Tuesday, June 06, 2023

The Cleta Mitchell Nexus


Last Friday, WRAL's investigative reporter Will Doran broke the story that election-denying Trump lawyer Cleta Mitchell, who was heavily involved with Trump in trying to overturn the 2020 election result and who is on record saying that Republicans have to do something to make it harder for college students to vote ("Top GOP lawyer decries ease of campus voting in private pitch to RNC") -- that Cleta Mitchell met privately with GOP lawmakers in Raleigh before they released the text of their new voter suppression law. Doran made the case effectively that Mitchell got pretty much what she wanted in the new law for making absentee voting harder, while GOP leaders hotly denied that Mitchell had any hand in writing the new law. In fact, Senate boss Phil Berger admitted that the mere association of Mitchell could hurt the public perception of the new law -- if it were true, which it is not, proclaimed Berger, and why wouldn't we believe him?

We assume the Republican lawmakers didn't have Mitchell in for tea and grooming tips. We also know, from Berger's reaction to the leaked documents that revealed the Mitchell meeting, that the Republicans are nervous about a further riled-up electorate which is already riled up about women's rights.

When reporter Doran asked Berger if he was concerned about public perception that a trumpist as notorious as Cleta Mitchell had a hand in drafting new voter legislation, Berger answered, “If it were true, yeah. I understand that she and other people have said some things that folks are concerned about. I can assure that she has not had any role in the drafting of the legislation.”

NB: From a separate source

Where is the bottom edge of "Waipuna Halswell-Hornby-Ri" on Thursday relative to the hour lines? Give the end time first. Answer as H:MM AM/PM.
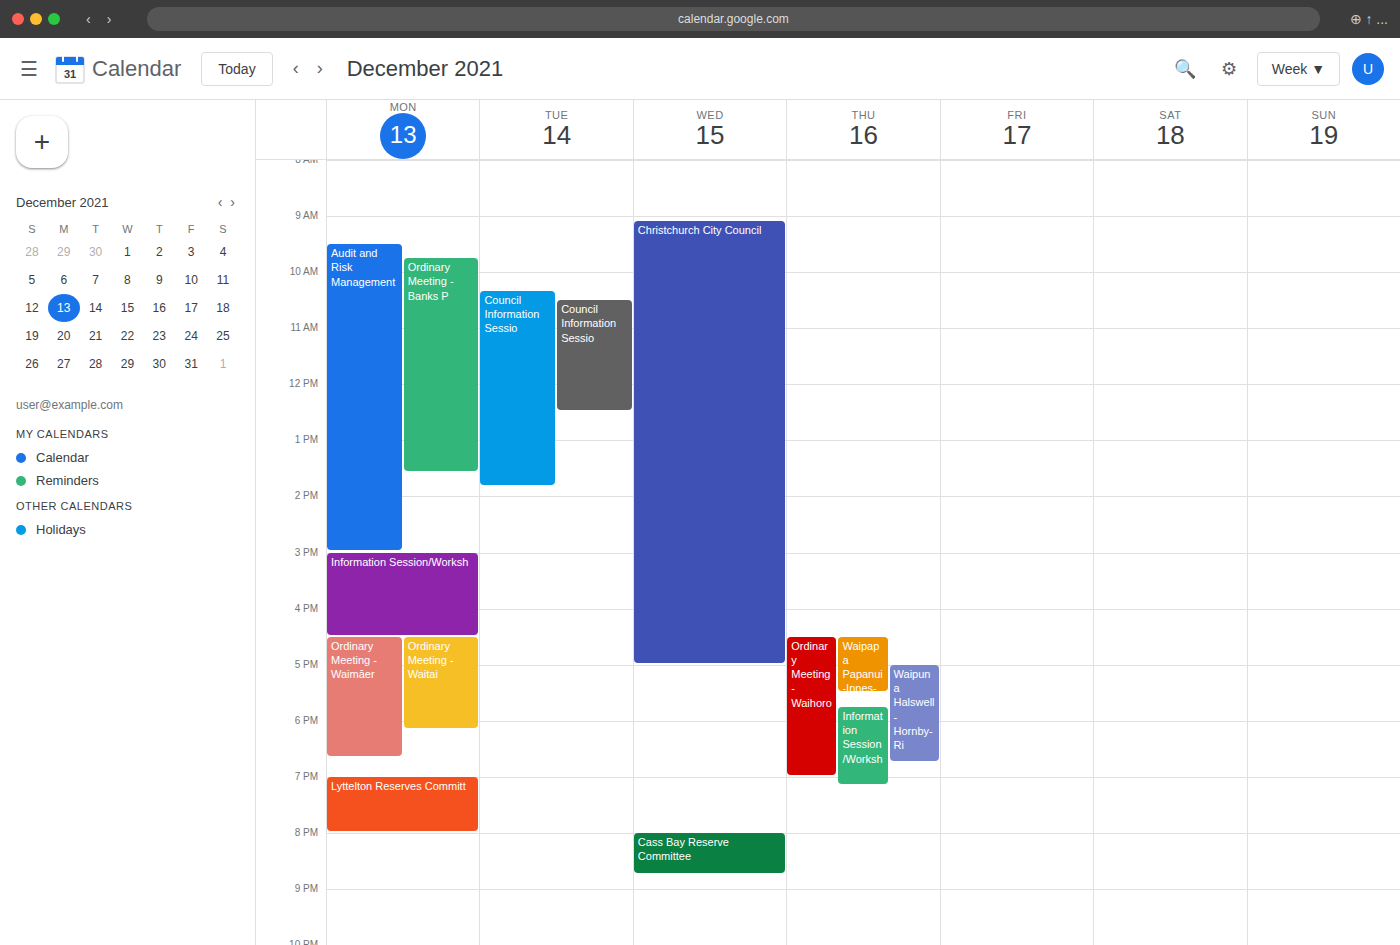
6:45 PM -- neither: three quarters of the way from the 6 PM line to the 7 PM line.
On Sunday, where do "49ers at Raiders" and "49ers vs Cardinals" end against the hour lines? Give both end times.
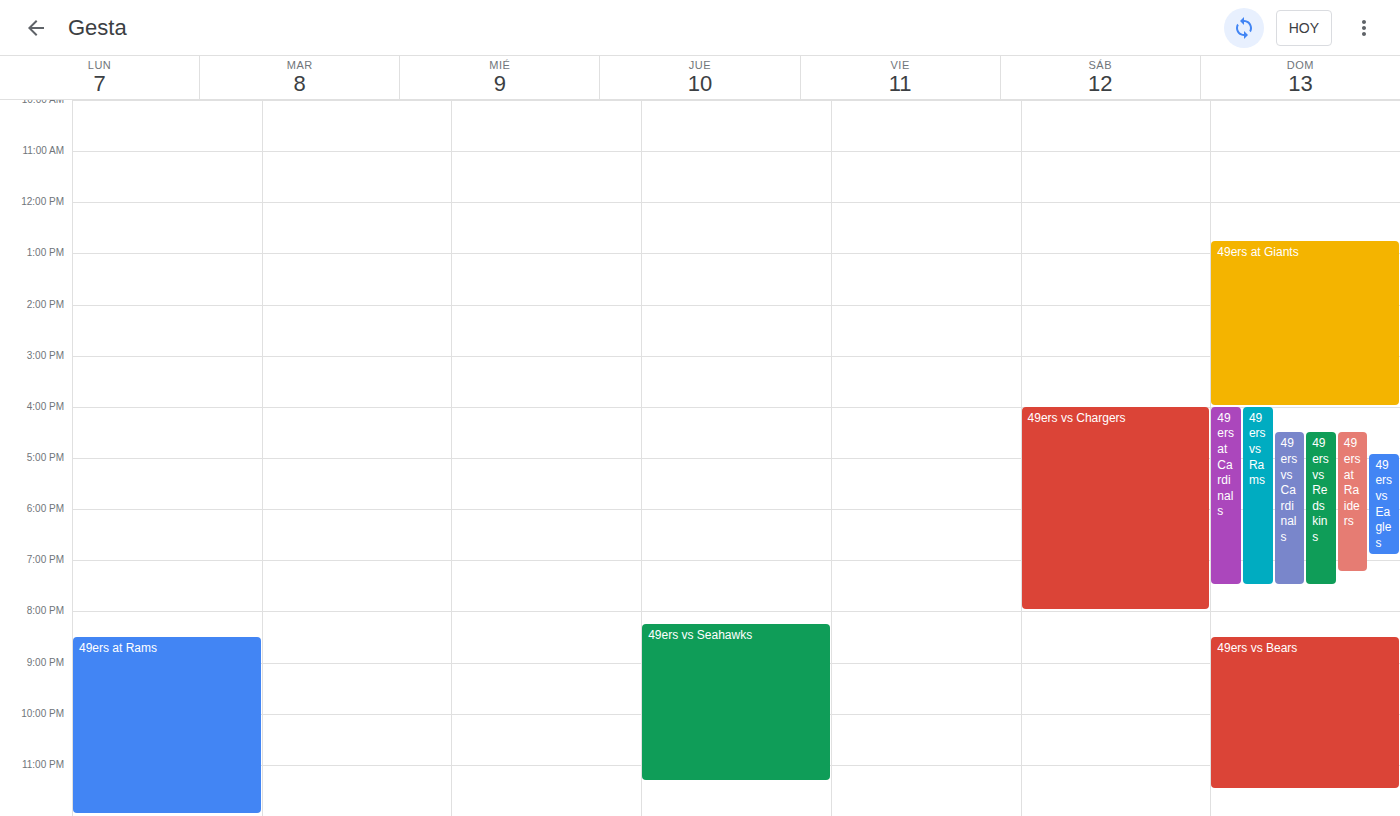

Why Is Cleta Mitchell Notorious?

Take a gander at her Wikipedia listing. She trails a long history of hyper-conservative activism, but the following is probably the source of Berger's angst in seeing her name associated with his new voting law:

On January 2, 2021, she participated in the hour-long telephone conversation between Trump and Georgia's Secretary of State Brad Raffensperger, during which Trump pressured Raffensperger to investigate unsupported claims disputing the results of the 2020 presidential election based on doctored videos and unsubstantiated rumors from right-wing media. Following that telephone call, Mitchell accused Raffensperger of saying things "that are simply not correct" about the presidential results in Georgia. Two days later, after Mitchell's participation in the call was reported, the law firm of Foley & Lardner (where Mitchell was a partner) released a statement saying that the law firm's policy was not to represent parties seeking to contest the results of the 2020 election; that the firm was "aware of, and concerned by" Mitchell's participation in the telephone call; and that the firm was "working to understand her involvement more thoroughly." Mitchell resigned from Foley & Lardner the next day. The firm said that Mitchell "concluded that her departure was in the firm's best interests, as well as in her own personal best interests." Mitchell blamed her resignation on a purported "massive pressure campaign" allegedly launched by leftist groups on social media.